RKO and United Artists had been involved in a similar dispute the previous year regarding RKO's The Outlaw (1943) and United Artists' Red River (1948). The case was resolved when United Artists agreed to remove a scene from Red River.

The success of the film created opportunities for several of its contributors: Kirk Douglas signed a seven-year, million-dollar contract with Warner Bros., Robson was signed by Samuel Goldwyn, writer Carl Foreman was in demand and Lola Albright and Ruth Roman were signed to studio contracts.

==Reception==
===Box office===
The film opened at the Globe Theatre in New York City on April 9, 1949 and grossed $41,000 in its opening week.

===Critical response===
In a contemporary review for The New York Times, critic Bosley Crowther wrote:[W]e should be grateful that the makers of the film have sweetened the character just a little from the way he was in the tale, for Mr. Lardner's Midge Kelly was as cruel and contemptible as they come. Looking at him in a movie would be a chore of extreme distaste. But here the redeeming virtues which Carl Foreman, the scriptwriter, has thrown in make the fellow endurable, if not altogether plausible. ... However, Director Mark Robson has covered up story weaknesses with a wealth of pictorial interests and exciting action of a graphic, colorful sort. His scenes in training gymnasiums, managers' offices and, of course, the big fight rings are strongly atmospheric and physically intense.
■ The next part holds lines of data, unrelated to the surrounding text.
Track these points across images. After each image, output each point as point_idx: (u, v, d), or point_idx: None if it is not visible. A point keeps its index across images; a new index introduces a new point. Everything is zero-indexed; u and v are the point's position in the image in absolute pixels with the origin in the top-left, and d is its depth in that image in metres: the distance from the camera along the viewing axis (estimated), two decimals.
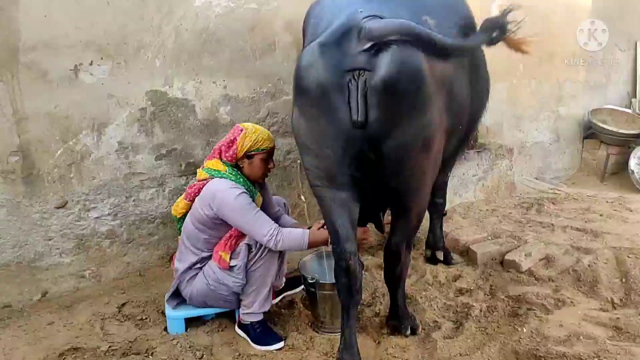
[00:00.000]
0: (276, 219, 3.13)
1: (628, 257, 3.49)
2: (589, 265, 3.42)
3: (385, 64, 1.94)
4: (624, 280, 3.25)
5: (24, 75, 3.06)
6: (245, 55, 3.77)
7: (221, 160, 2.83)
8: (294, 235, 2.70)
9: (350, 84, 1.99)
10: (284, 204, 3.38)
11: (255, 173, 2.86)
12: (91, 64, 3.24)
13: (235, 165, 2.83)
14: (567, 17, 5.92)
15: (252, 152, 2.80)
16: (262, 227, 2.67)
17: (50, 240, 3.31)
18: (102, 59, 3.26)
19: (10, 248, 3.20)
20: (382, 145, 2.07)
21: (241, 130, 2.82)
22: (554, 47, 5.90)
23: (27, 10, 3.01)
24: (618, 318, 2.87)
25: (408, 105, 2.04)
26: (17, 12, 2.99)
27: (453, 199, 4.65)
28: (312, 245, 2.75)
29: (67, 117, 3.22)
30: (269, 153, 2.87)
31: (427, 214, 3.56)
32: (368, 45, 1.95)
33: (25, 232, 3.23)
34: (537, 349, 2.60)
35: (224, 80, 3.72)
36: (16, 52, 3.02)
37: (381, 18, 2.02)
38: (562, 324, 2.83)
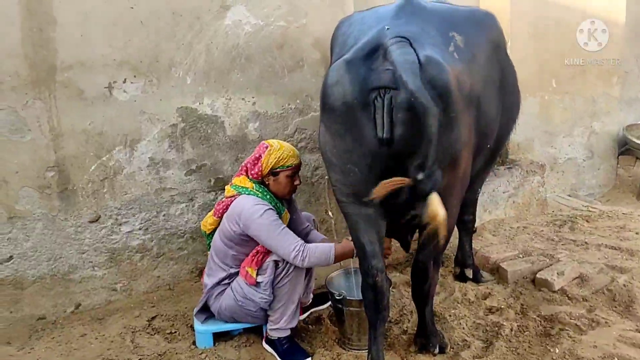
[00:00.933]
0: (306, 235, 3.14)
1: None
2: (624, 285, 3.32)
3: (411, 81, 1.93)
4: None
5: (60, 93, 3.16)
6: (274, 72, 3.82)
7: (248, 177, 2.86)
8: (320, 250, 2.70)
9: (376, 102, 1.99)
10: (313, 220, 3.38)
11: (282, 190, 2.88)
12: (125, 81, 3.33)
13: (262, 182, 2.85)
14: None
15: (277, 169, 2.82)
16: (288, 244, 2.68)
17: (83, 253, 3.39)
18: (135, 76, 3.35)
19: (46, 261, 3.29)
20: (407, 163, 2.05)
21: (266, 147, 2.84)
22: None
23: (65, 31, 3.12)
24: None
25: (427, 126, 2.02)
26: (54, 32, 3.10)
27: (483, 215, 4.59)
28: (339, 258, 2.74)
29: (101, 134, 3.32)
30: (294, 170, 2.88)
31: (456, 231, 3.53)
32: (391, 65, 1.95)
33: (60, 246, 3.31)
34: None
35: (253, 97, 3.77)
36: (54, 71, 3.13)
37: (408, 40, 2.01)
38: (596, 345, 2.75)
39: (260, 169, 2.81)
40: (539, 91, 5.62)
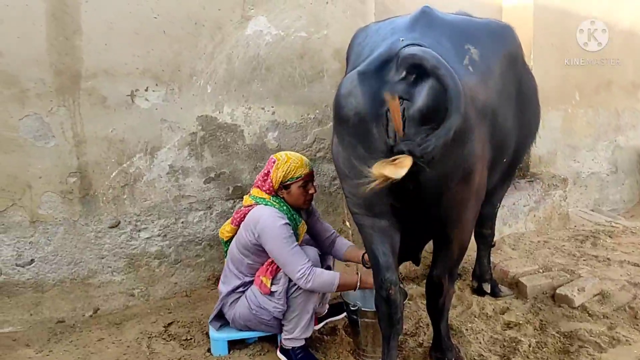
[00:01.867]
0: (332, 242, 3.15)
1: None
2: None
3: (423, 93, 1.92)
4: None
5: (84, 100, 3.23)
6: (294, 82, 3.84)
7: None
8: (325, 278, 2.71)
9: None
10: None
11: (296, 201, 2.87)
12: (147, 90, 3.38)
13: (276, 195, 2.86)
14: (626, 46, 5.75)
15: (288, 182, 2.82)
16: (295, 264, 2.68)
17: (103, 258, 3.43)
18: (157, 85, 3.41)
19: (66, 265, 3.34)
20: (420, 176, 2.03)
21: (274, 161, 2.84)
22: (612, 75, 5.74)
23: (90, 40, 3.19)
24: None
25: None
26: (80, 41, 3.17)
27: (502, 229, 4.54)
28: (341, 288, 2.77)
29: (123, 141, 3.37)
30: (306, 179, 2.86)
31: (474, 245, 3.49)
32: (403, 73, 1.95)
33: (80, 250, 3.37)
34: None
35: (273, 107, 3.80)
36: (78, 79, 3.20)
37: (420, 46, 2.01)
38: None
39: (271, 184, 2.82)
40: (562, 104, 5.55)
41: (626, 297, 3.38)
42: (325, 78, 3.94)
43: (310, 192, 2.90)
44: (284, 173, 2.80)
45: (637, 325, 3.10)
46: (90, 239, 3.38)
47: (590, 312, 3.26)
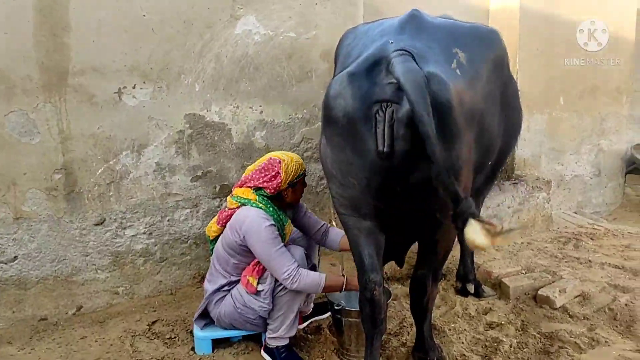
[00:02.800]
0: (324, 233, 3.18)
1: None
2: (626, 304, 3.32)
3: (409, 96, 1.90)
4: None
5: (71, 97, 3.21)
6: (282, 82, 3.85)
7: (252, 189, 2.86)
8: (312, 279, 2.73)
9: (377, 115, 1.99)
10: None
11: (297, 197, 2.97)
12: (134, 87, 3.37)
13: (270, 195, 2.87)
14: (610, 52, 5.84)
15: (295, 180, 2.88)
16: (281, 265, 2.70)
17: (87, 256, 3.42)
18: (144, 83, 3.40)
19: (50, 262, 3.32)
20: (407, 178, 2.05)
21: (278, 162, 2.85)
22: (597, 80, 5.83)
23: (78, 37, 3.18)
24: None
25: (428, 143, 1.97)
26: (68, 38, 3.16)
27: None
28: (327, 289, 2.80)
29: (109, 138, 3.36)
30: (302, 178, 2.96)
31: (458, 245, 3.53)
32: (393, 80, 1.96)
33: (64, 247, 3.35)
34: None
35: (261, 106, 3.81)
36: (65, 76, 3.18)
37: (411, 54, 2.01)
38: None
39: (280, 184, 2.83)
40: (547, 108, 5.63)
41: (606, 298, 3.44)
42: (314, 78, 3.95)
43: (302, 190, 2.99)
44: (293, 171, 2.85)
45: (616, 326, 3.15)
46: (74, 236, 3.36)
47: (570, 313, 3.32)
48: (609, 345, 2.95)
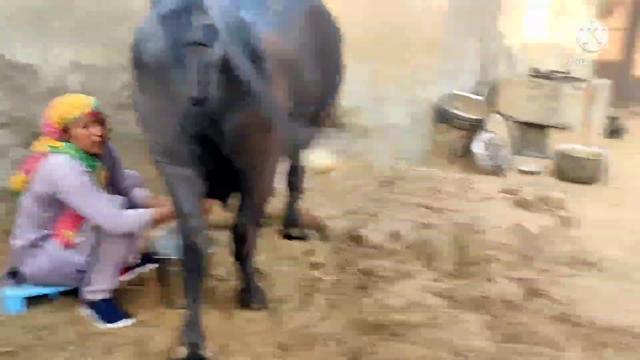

Except that the fighting is more furious than one can credit, it is virtually all right. ... If one hasn't already seen the recently memorable "Body and Soul," which might have served as a model for "Champion," this is a stinging fight film to see. If one has seen that other, this will look a little pale.Variety magazine wrote: "Adapted from a Ring Lardner short story of the same title, Champion is a stark, realistic study of the boxing rackets and the degeneracy of a prizefighter. Fight scenes, under Franz Planer's camera, have realism and impact. Unrelenting pace is set by the opening sequence. Cast, under Mark Robson's tight direction, is fine. Kirk Douglas is the boxer and he makes the character live. Second honors go jointly to Arthur Kennedy, the fighter's crippled brother, and Paul Stewart as the knowing manager."

The review aggregator Rotten Tomatoes reports that 94% of critics have given the film a positive review, based on 16 reviews.

===Accolades===
Wins
- Academy Award for Film Editing — Harry W. Gerstad
- Golden Globe Award for Best Cinematography — Franz Planer

Nominations
- Directors Guild of America Award for Outstanding Directorial Achievement in Motion Pictures — Mark Robson
- Academy Award for Best Actor — Kirk Douglas
- Academy Award for Best Supporting Actor — Arthur Kennedy
- Golden Globe Award for Most Promising Newcomer – Female — Ruth Roman
- Academy Award for Best Cinematography, Black-and-White — Franz Planer
- Academy Award for Original Music Score — Dimitri Tiomkin
- Academy Award for Writing Adapted Screenplay — Carl Foreman
- WGA for Best Written American Drama — Carl Foreman

Others

The film is recognized by American Film Institute in these lists:
- 2001: AFI's 100 Years...100 Thrills — Nominated
- 2005: AFI's 100 Years...100 Movie Quotes — Nominated
  - Michael Kelly: "For the first time in my life, people cheering for me. Were you deaf? Didn't you hear 'em? We're not hitchhiking any more. We're riding."

==Radio adaptation==
Champion was presented on Screen Directors Playhouse on the NBC Radio Network on March 17, 1950, with Douglas reprising his role from the film.